■ **Instructions to follow**:
Make an exact copy of the records, omitting all images.

■ **Supplied data**:
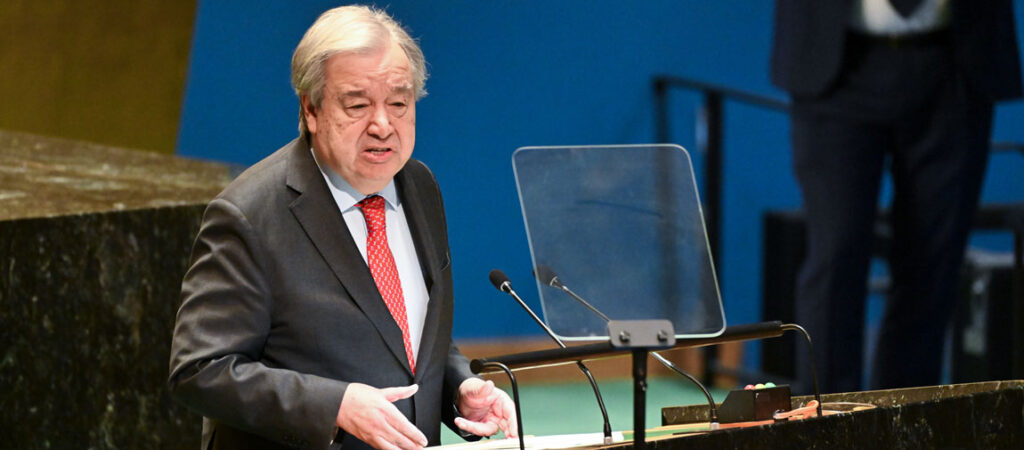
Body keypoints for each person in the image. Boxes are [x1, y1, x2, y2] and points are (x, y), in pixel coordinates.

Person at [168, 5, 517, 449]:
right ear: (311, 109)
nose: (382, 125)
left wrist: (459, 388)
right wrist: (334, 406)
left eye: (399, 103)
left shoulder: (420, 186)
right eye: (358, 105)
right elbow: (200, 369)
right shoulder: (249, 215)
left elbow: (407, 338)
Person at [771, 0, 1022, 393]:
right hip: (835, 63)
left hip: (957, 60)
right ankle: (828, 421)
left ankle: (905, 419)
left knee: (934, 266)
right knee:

■ **Answer to the problem**:
Body keypoints for each person in the image. Boxes are [x1, y1, x2, y2] and points are (x, y), in pixel coordinates.

Person at [168, 5, 517, 449]:
right ear: (311, 109)
nose: (382, 125)
left wrist: (459, 388)
right wrist: (334, 406)
left eye: (399, 103)
left shoulder: (420, 186)
right eye: (358, 105)
right elbow: (200, 369)
right shoulder: (249, 215)
left elbow: (407, 338)
Person at [771, 0, 1022, 393]:
right hip: (835, 63)
left hip: (957, 60)
right ankle: (828, 421)
left ankle: (905, 419)
left knee: (934, 266)
right knee:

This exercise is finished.